Not a great idea. No wood except pressure treated should ever come in direct contact with concrete. If you do not use some Tap Cons screws it's going to fall down.
Far better to use pressure treated 2 X 2's on the wall then attach the plywood to the 2 X 2's.


----------



## titanoman (Nov 27, 2011)

Hard nails (concrete nails).
Plywood should be treated.


----------



## stadry (Jun 20, 2009)

i vote for either guy but have always used joe's method to give SOME air circulation behind the ply


----------



## diyjohn1234 (Jan 30, 2012)

KERMIT7 said:


> I need to attach a sheet of plywood to a painted cinder block wall. The sheet is 4'x5' 1/2"D. I really don't want to have to use a concrete drill and was looking at an adhesive I could use. Any suggestions? drawbacks?

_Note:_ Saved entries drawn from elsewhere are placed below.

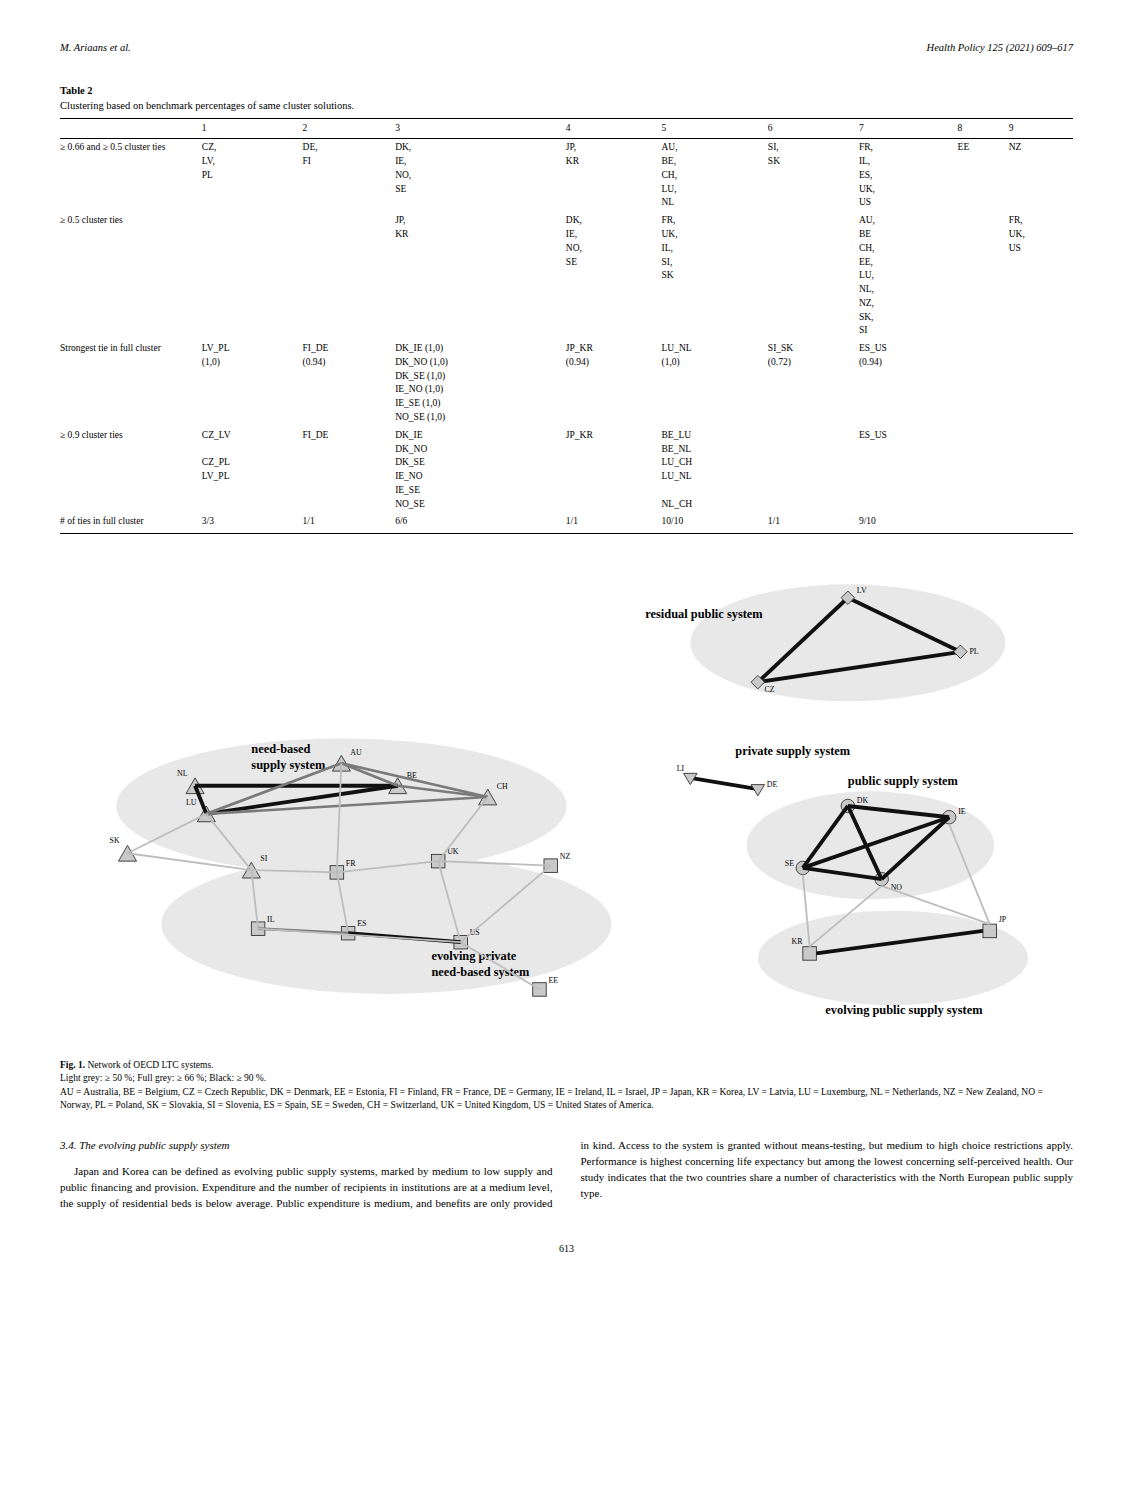M. Ariaans et al. Health Policy 125 (2021) 609–617
Table 2
Clustering based on benchmark percentages of same cluster solutions.
| | 1 | 2 | 3 | 4 | 5 | 6 | 7 | 8 | 9 |
| --- | --- | --- | --- | --- | --- | --- | --- | --- | --- |
| ≥ 0.66 and ≥ 0.5 cluster ties | CZ, LV, PL | DE, FI | DK, IE, NO, SE | JP, KR | AU, BE, CH, LU, NL | SI, SK | FR, IL, ES, UK, US | EE | NZ |
| ≥ 0.5 cluster ties | | | JP, KR | DK, IE, NO, SE | FR, UK, IL, SI, SK | | AU, BE CH, EE, LU, NL, NZ, SK, SI | | FR, UK, US |
| Strongest tie in full cluster | LV_PL (1,0) | FI_DE (0.94) | DK_IE (1,0) DK_NO (1,0) DK_SE (1,0) IE_NO (1,0) IE_SE (1,0) NO_SE (1,0) | JP_KR (0.94) | LU_NL (1,0) | SI_SK (0.72) | ES_US (0.94) | | |
| ≥ 0.9 cluster ties | CZ_LV CZ_PL LV_PL | FI_DE | DK_IE DK_NO DK_SE IE_NO IE_SE NO_SE | JP_KR | BE_LU BE_NL LU_CH LU_NL NL_CH | | ES_US | | |
| # of ties in full cluster | 3/3 | 1/1 | 6/6 | 1/1 | 10/10 | 1/1 | 9/10 | | |
residual public system LV PL CZ need-based supply system evolving private need-based system private supply system LI DE public supply system evolving public supply system AU NL BE CH LU SK SI FR UK NZ IL ES US EE DK IE SE NO KR JP
Fig. 1. Network of OECD LTC systems.
Light grey: ≥ 50 %; Full grey: ≥ 66 %; Black: ≥ 90 %.
AU = Australia, BE = Belgium, CZ = Czech Republic, DK = Denmark, EE = Estonia, FI = Finland, FR = France, DE = Germany, IE = Ireland, IL = Israel, JP = Japan, KR = Korea, LV = Latvia, LU = Luxemburg, NL = Netherlands, NZ = New Zealand, NO = Norway, PL = Poland, SK = Slovakia, SI = Slovenia, ES = Spain, SE = Sweden, CH = Switzerland, UK = United Kingdom, US = United States of America.
3.4. The evolving public supply system
Japan and Korea can be defined as evolving public supply systems, marked by medium to low supply and public financing and provision. Expenditure and the number of recipients in institutions are at a medium level, the supply of residential beds is below average. Public expenditure is medium, and benefits are only provided in kind. Access to the system is granted without means-testing, but medium to high choice restrictions apply. Performance is highest concerning life expectancy but among the lowest concerning self-perceived health. Our study indicates that the two countries share a number of characteristics with the North European public supply type.
613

Technically it can be done with concrete nails but it's not recommended...


----------



## princelake (Feb 19, 2012)

use a powder gun (ramset, hilti) to attatch it


----------



## Gary in WA (Mar 11, 2009)

As said, the air circulation is critical. Plywood has a low permeability to moisture (0.75), acting as a vapor retarder. P.t. wood wicks water unless you waterproof treat it. Much easier is to just put 6mil poly or Grace ice&water shield on the back of any wood against concrete wall as allowed by code. This will stop any capillary wicking to wet the plywood: http://www.greenbuildingadvisor.com...ressure-treated-sill-plates-and-building-code

Number 7: http://publicecodes.citation.com/icod/irc/2009/icod_irc_2009_3_sec017.htm 

*NATURALLY DURABLE WOOD.* The heartwood of the following species with the exception that an occasional piece with corner sapwood is permitted if 90 percent or more of the width of each side on which it occurs is heartwood. *Decay resistant.* Redwood, cedar, black locust and black walnut. *Termite resistant.* Alaska yellow cedar, redwood, Eastern red cedar and Western red cedar including all sapwood of Western red cedar.
Gary


----------